Weekly Homily
by Father Walter Ray Williams
Fifth Sunday of the Year, B
Yesterday evening I watched the movie Cinderella Man, a film which recounts the great comeback of the boxer Jim Braddock. In the first half of his career by the year 1929 he was famous, well-off, and seemingly on his way to ever more fame and success. And then the Great Depression settled over the world’s economy, and he lost everything, was reduced to poverty and lost his commission to box. However, after a lucky break he was back in the ring, and by the middle of the 1930s he was the world’s heavyweight champion.
But the movie, beautifully directed by Ron Howard, portrays Braddock as far more than a boxer. In fact, his whole motive for trying to make a comeback was in order to feed and care for his wife and children; for he was always in his own mind first and foremost a husband and a father. Rarely has Hollywood been able to portray fatherhood in so rich a light. Boxing was something he did; who he really was was another matter: a man, the son of his parents, the loyal friend of his friends, the husband of his wife, the father of his children, a baptized member of the Catholic Church.
Europeans love to point out the foibles of Americans. And that’s okay: I enjoy returning them the favor. But one thing the Old World has accurately noted about us is our strong tendency to be more concerned with what we do than with who we are. They, especially our English cousins, often remark that Americans will ask, while introductions are being made: “What do you do?” As in, what’s your profession, your work, your job? – sometimes asking this before names are even given.
A good friend of mine from college days worked for many years in Saudi Arabia. On one occasion he was visiting a Saudi friend, a married man with children, who introduced my friend to his oldest son, a boy of about 12. The boy introduced himself in perfect English by giving his name and then by rattling off a good part of his genealogy: “I am the son of so-and-so, the son of so-and-so…,” etc. much like what we read in the Bible’s genealogies. My friend responded in like manner, but was only able to go back a couple of generations.

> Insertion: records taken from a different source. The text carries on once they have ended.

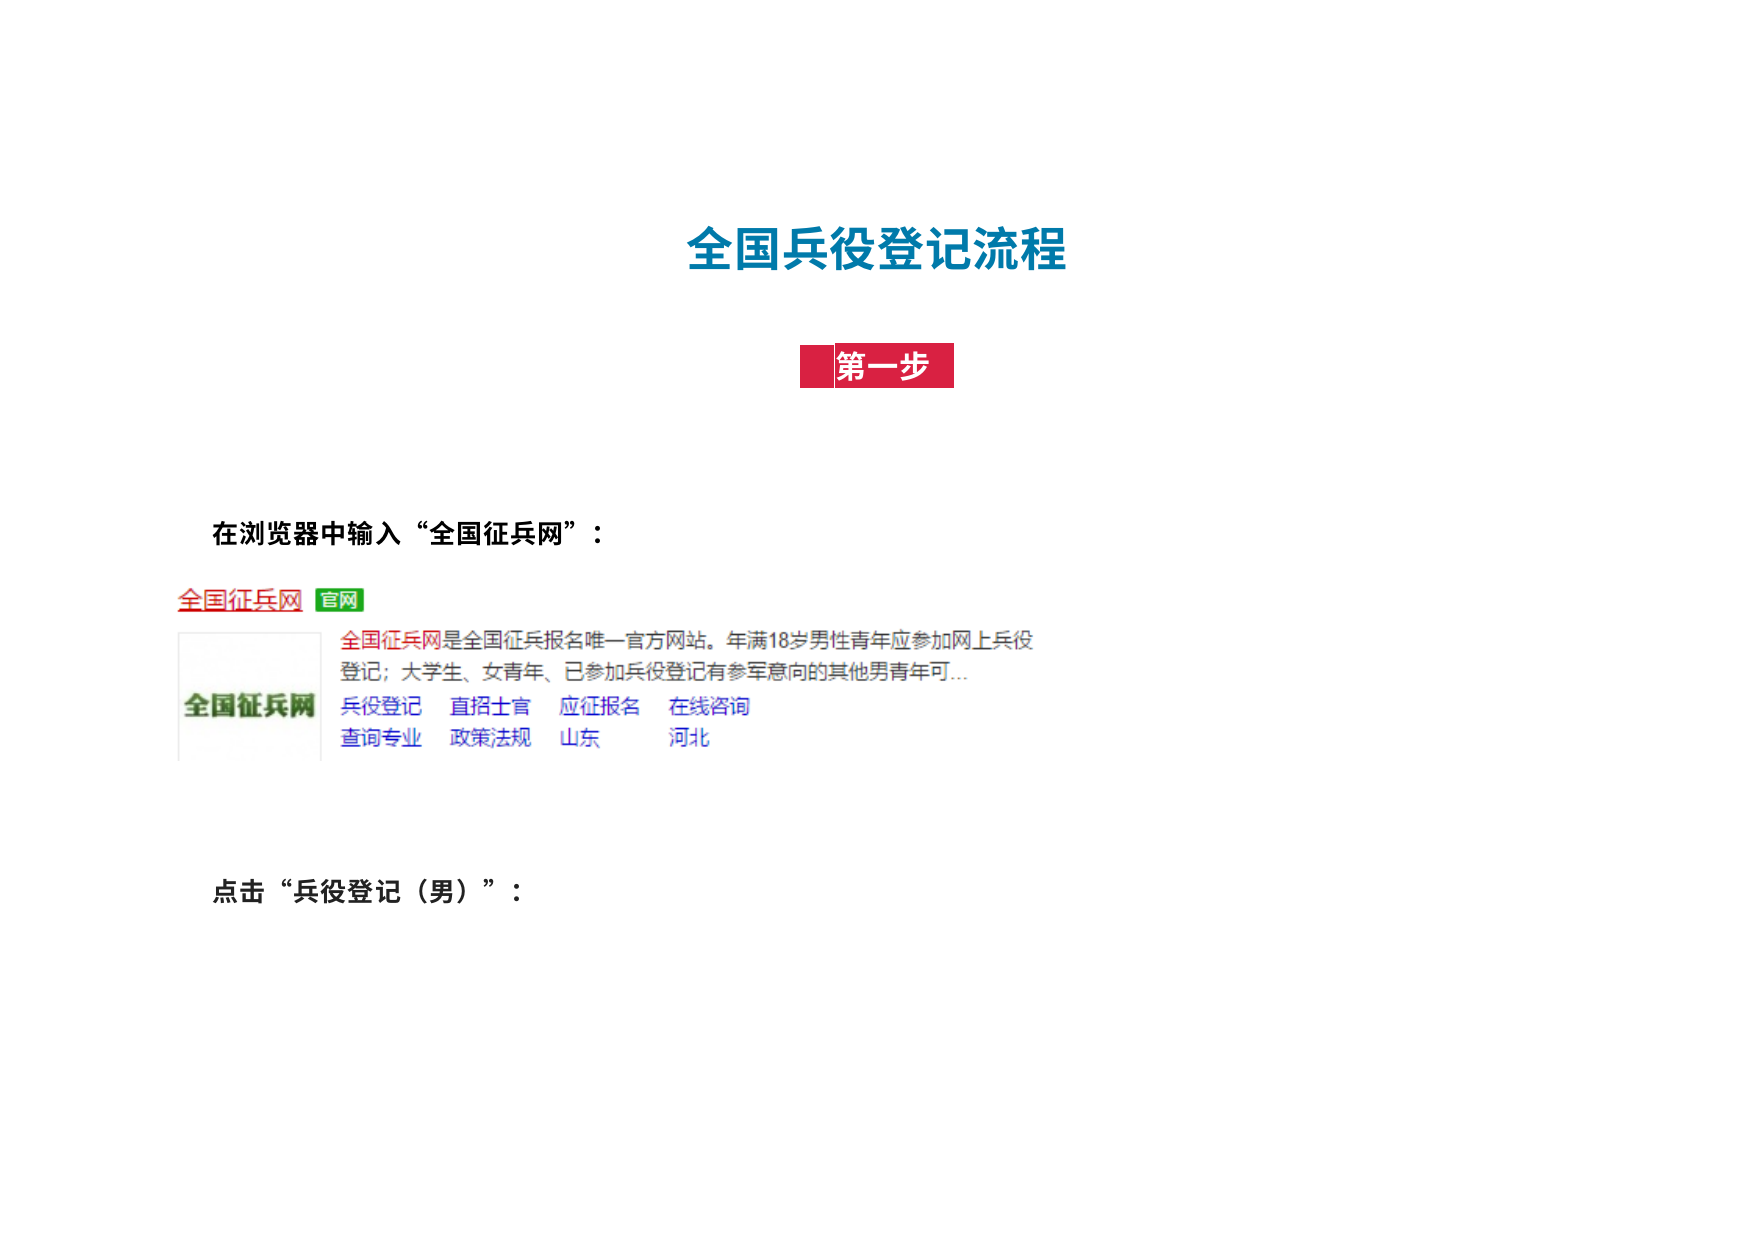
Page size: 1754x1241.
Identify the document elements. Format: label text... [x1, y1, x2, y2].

text 点击“兵役登记（男）”： [150, 858, 1604, 923]
text 在浏览器中输入“全国征兵网”： [150, 500, 1604, 565]
text 全国兵役登记流程 [150, 198, 1604, 295]
text 第一步 [150, 333, 1604, 398]
picture [150, 565, 1055, 761]
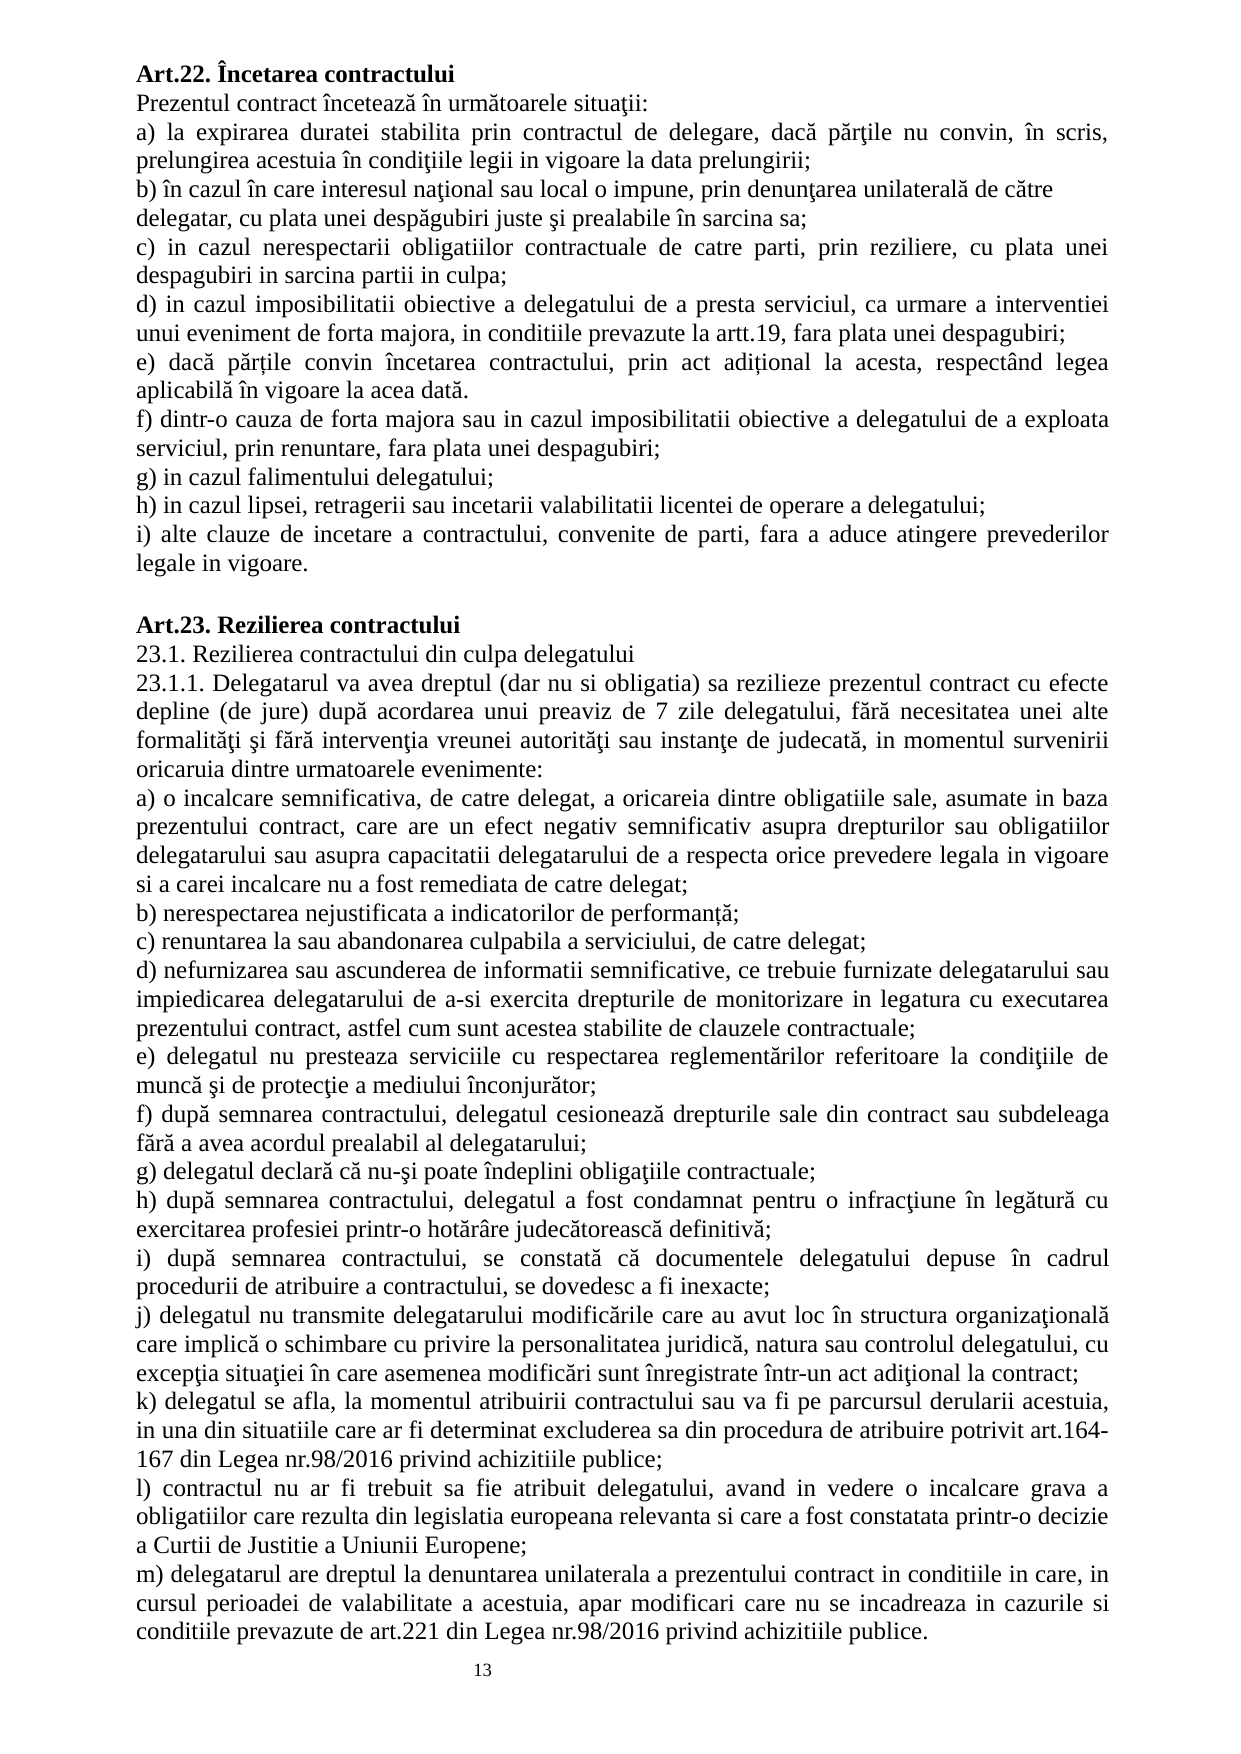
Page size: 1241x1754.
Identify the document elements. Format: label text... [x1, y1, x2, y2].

The Arab boy looked surprised and saddened, and turned to his father and said in Arabic: “How very sad! Your American friend doesn’t know who he is!”
This raises an important, if troubling question, or series of questions: Who are we, really? Who am I? Am I, are you, simply the summation of what you and I do? For is it not the case that we enter this world with the ability to do almost nothing. We cannot even name ourselves but receive the title of our person from someone else. Like Job too, in today’s first reading, when we come to near the end of our lives in this world, we, as it were, make almost a complete circle and are able yet again to do very little.
But, someone may insist: but we become able to do more and more as we grow up, and normally have years and years of healthy activity. Yes indeed, but this then raises yet another haunting question: in all this doing, who am I becoming? Not what, but who am I forming myself into with this daily laundry list of activities? Am I a boxer – that is, one who boxes for a living and for the joy of the sport, something that even Braddock finally had to give up with advancing age and eventual death – am I a boxer, or a father, a brother, a husband, a son of my mother? And even more importantly, am I a child of God, an identity I was born into through baptism; and if so, do I do what’s necessary to live out that reality of who I am?
Thus the importance of prayer, as portrayed in today’s Gospel – Jesus leaving off the good busyness of healing those who came to Him and getting up early, before dawn, to disappear from the crowds in order to pray, to commune with the Father, the source of His identity. Of course, prayer is something else we do in a sense; but it has to do with the very core of being, who we really are as a Christian: it is something we do because of who we are most importantly, and in doing it, we are formed ever more completely into the person we are supposed to be.
Prayer is neglected by many. It’s something that seems to be of no real immediate effect. We would much rather – especially we Americans – “do something now” rather than, strangely, commune with the very One who brought the worlds into existence – God. And yet it is God who has named us by bringing us into existence, and so through prayer we have access to the source of our identity.
We are born into this world able to do little; we leave it in almost the same condition. Meanwhile, have we risen up early in those days between birth and death, and prayed? And if we don’t pray, then who are we pretending to be by all this doing that will come to an end even though we will not, we who have eternity planted in our hearts by our Creator?
Pray. Raise your hearts and minds to God in worship, praise, thanksgiving, and petition. That is, let us do what is closest to who we are as children of God, and in the doing, be ever more and more the ones Christ died and rose again to make us. Lay aside the work, the worry, the boxing and the calculating. In the quietness of the dawn, seek the face of God and find out there in that vision who you really are.